─── Provided material ───

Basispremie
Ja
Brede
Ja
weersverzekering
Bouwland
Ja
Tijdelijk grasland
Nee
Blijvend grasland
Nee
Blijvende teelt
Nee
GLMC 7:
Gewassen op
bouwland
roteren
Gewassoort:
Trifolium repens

───

Brief:
Give all the rows again with each "Nee" replaced by "No" and nothing else altered.

Solution for this task:
Basispremie
Ja
Brede
Ja
weersverzekering
Bouwland
Ja
Tijdelijk grasland
No
Blijvend grasland
No
Blijvende teelt
No
GLMC 7:
Gewassen op
bouwland
roteren
Gewassoort:
Trifolium repens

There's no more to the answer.